The D.C. Council last night tentatively approved the first changes in the District's workers' compensation laws in 11 years, despite a last-minute attempt by business leaders to rescind support for the legislation.

The measure, passed by a voice vote and requiring a second approval by the council, would give workers injured on the job greater freedom in choosing physicians, guarantee continued health insurance for at least a year, increase some benefits and set a standard formula for determining the benefits paid to an employee who can't work.

But leaders of the Greater Washington Board of Trade, a business group, say the law would raise costs to employers an average of 11.3 percent and may drive some businesses out of the District.

Minutes after the bill's passage, council members were hit with new evidence of the city's dire financial circumstances: a revelation that the bank that underwrites special "tax revenue anticipation notes," used to ease the city's perennial cash-flow problems, had set costly new requirements to continue writing the notes.

"Banks at this time do not want to loan us any money any more because cash-flow problems at the end of the {1991} fiscal year will be worse than this year," council member John A. Wilson (D-Ward 2) said in asking for passage of emergency legislation to meet demands of the current lender, Japan's Sunwa Bank.

To avoid default on the $263 million the city must pay Sunwa on Friday for notes issued last Oct. 1, Wilson said, the city has postponed making its regular contribution to Metro and the D.C. employees pension plan.

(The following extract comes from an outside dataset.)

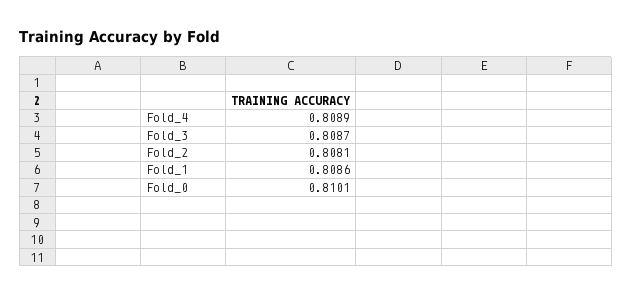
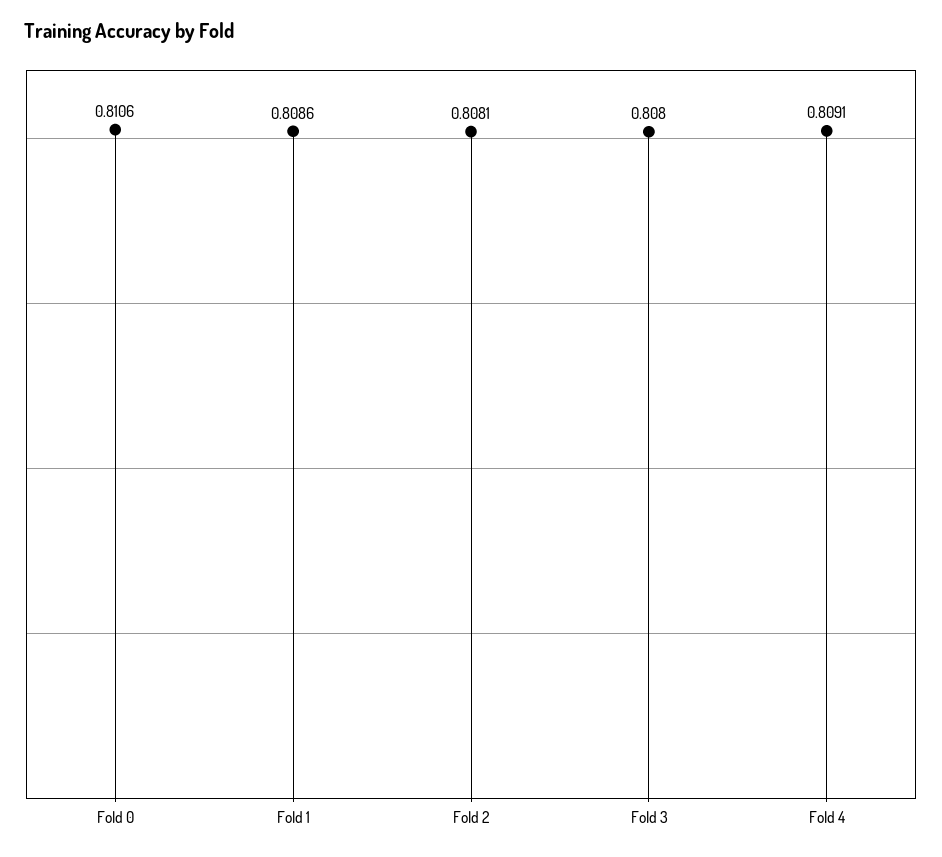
Fold_4: 0.8089 -> 0.8091
Fold_3: 0.8087 -> 0.808
Fold_0: 0.8101 -> 0.8106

If new notes are not issued Oct. 1, Wilson said, the city won't be able to meet its Oct. 2 payroll. But to underwrite those notes Sunwa required a guarantee the city would pay a 15 percent interest penalty if it defaults.

Wilson, the chairman of the council's Revenue and Finance Committee, said, "We are having considerable amount of trouble getting people to buy our notes."

The only alternative to meeting Sunwa's requirements would be to borrow from the U.S. Treasury, which Wilson said would cost more. He added, "That would be the day the Office of Management and Budget takes over running the city."

The emergency legislation was passed by voice vote, with council members Betty Ann Kane (D-At Large) and William Lightfoot (I-At Large) voting against it.

In contrast, the workers' compensation bill, which has been a politically explosive issue for several years, was passed without opposition.

The legislation had been stalled in Charlene Drew Jarvis's housing and economic development committee and was passed out to the whole council in the waning days of her campaign for mayor. Fact sheets about the bill were distributed on her campaign stationery.

After last night's vote, Jarvis said she was "very proud of the ability to achieve a compromise" on the legislation, which she said will "benefit workers without harming the business community."

But Larry Mirel, a member of the Board of Trade's workers' compensation committee, said no agreement on the bill was ever reached. "We think the bill is unnecessary because the current workers' compensation in the District of Columbia is the most generous in the entire region." The best thing he could say about the bill was that it wasn't as costly as business leaders feared it might be.

Joslyn N. Williams, local head of the AFL-CIO, praised the council's vote. "Justice is sometimes slow," Williams said, "but tonight the workers of this city achieved justice by the actions of the City Council."

Earlier yesterday, council members criticized Mayor Marion Barry's proposal to provide $31.5 million in pay increases for 24,000 union and nonunion city workers in the face of a looming deficit and other fiscal problems.

Wilson called Barry's plan a political ploy to curry support from influential unions. The mayor is a candidate for an at-large seat on the council.

"This is absolutely disgusting," Wilson said during a hearing on the proposal before the Committee of the Whole. "It is a sick decision that doesn't make any sense."

Barry said the proposal would maintain parity between the salaries of union and nonunion workers.